SAN FRANCISCO — A task force set up by the state's chief justice to investigate conservatorships recommended reform Friday of California's system for protecting incapacitated adults, giving qualified backing to licensing professional conservators and protecting the elderly against the sudden loss of rights through emergency court procedures.
Meeting for the first time since its creation last month, the Probate Conservatorship Task Force unanimously supported key parts of a measure under consideration by the state Senate -- in concept.
But the panel of 16 judges and other court officials expressed concern that the Legislature was moving too fast and questioned who was going to pay for a number of the reforms under consideration.
Though the task force has no direct influence on legislation, its recommendations will be reviewed by the Judicial Council, which sets court policy statewide and decides whether to support or oppose bills that affect the courts.
During the meeting, task force members cited recent stories in The Times that highlighted abuse by conservators. "No politician wants to be the one accused at the next election of having increased bureaucracy," said Don E. Green, a commissioner who presides over probate cases in Contra Costa County.
"At this point, thanks to the L.A. Times, we've got the focus on the belief that sometimes regulation is a good thing."
San Diego County Superior Court Judge William H. Kronberger Jr. said he considered courts ill-equipped to adequately regulate professional conservators. That function, he said, would be better handled by another branch of government.
"Who is going to be responsible for looking at and regulating this industry?" Kronberger asked. "I really think that it's the executive branch."
Conservatorship began as a way for families to help frail, failing relatives but became a growing business in California as the population aged and families dispersed.
Today, about 500 professional conservators operate in the state, caring for at least 4,600 people and managing $1.5 billion in assets.
A Times investigation published in November found that professionals often gain legal authority over elderly men and women without their consent, swiftly taking control of their lives and finances. Some neglected or isolated their wards and ran up excessive fees. Meanwhile, probate courts overlooked incompetence, neglect and outright theft.
In reaction to those findings, state Assemblyman Dave Jones (D-Sacramento) introduced a reform package that easily passed the Assembly last week.
Task force members, appointed by Chief Justice Ronald M. George, endorsed portions of Jones' bill but said they would make a more detailed appraisal once the measure is amended in the Senate.

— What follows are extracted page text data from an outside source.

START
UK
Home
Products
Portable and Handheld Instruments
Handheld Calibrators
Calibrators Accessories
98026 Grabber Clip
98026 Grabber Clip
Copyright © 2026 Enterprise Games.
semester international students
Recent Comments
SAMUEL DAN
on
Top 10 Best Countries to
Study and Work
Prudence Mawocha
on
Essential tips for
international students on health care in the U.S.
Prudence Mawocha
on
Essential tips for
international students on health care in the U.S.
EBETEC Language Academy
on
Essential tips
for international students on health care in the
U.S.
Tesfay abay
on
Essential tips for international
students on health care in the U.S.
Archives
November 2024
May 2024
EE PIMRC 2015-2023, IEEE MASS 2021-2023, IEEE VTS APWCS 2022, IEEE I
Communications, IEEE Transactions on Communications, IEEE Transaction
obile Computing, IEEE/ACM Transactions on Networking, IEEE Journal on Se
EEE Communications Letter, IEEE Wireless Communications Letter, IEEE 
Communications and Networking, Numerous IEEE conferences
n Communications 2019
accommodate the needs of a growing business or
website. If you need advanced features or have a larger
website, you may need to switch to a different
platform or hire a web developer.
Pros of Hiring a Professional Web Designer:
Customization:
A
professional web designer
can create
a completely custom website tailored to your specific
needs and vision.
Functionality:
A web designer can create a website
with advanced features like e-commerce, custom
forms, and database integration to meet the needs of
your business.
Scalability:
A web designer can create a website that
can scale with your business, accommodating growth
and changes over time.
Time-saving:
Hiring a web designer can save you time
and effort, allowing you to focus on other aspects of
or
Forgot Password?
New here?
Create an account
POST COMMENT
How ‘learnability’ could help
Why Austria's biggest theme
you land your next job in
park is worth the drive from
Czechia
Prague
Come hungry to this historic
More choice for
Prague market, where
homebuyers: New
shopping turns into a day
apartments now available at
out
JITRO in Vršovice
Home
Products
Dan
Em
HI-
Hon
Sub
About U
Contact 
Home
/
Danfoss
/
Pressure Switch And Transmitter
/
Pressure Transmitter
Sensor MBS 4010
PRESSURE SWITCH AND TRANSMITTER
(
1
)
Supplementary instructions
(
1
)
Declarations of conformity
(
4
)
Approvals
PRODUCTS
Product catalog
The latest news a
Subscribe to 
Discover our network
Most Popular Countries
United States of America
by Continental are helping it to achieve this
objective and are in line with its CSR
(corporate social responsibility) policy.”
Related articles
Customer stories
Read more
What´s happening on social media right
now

The panel supported in concept a measure in Jones' bill that would require court investigators to visit adults before -- or within 48 hours of -- an emergency appointment, when conservators are granted temporary powers in advance of a hearing by a probate judge. Currently, investigators must visit adults subject to conservatorship only before a permanent conservator is appointed.
But task force members cautioned that their continued support would depend heavily on who would have to pay for all of Jones' reforms, which could cost more than $10 million a year.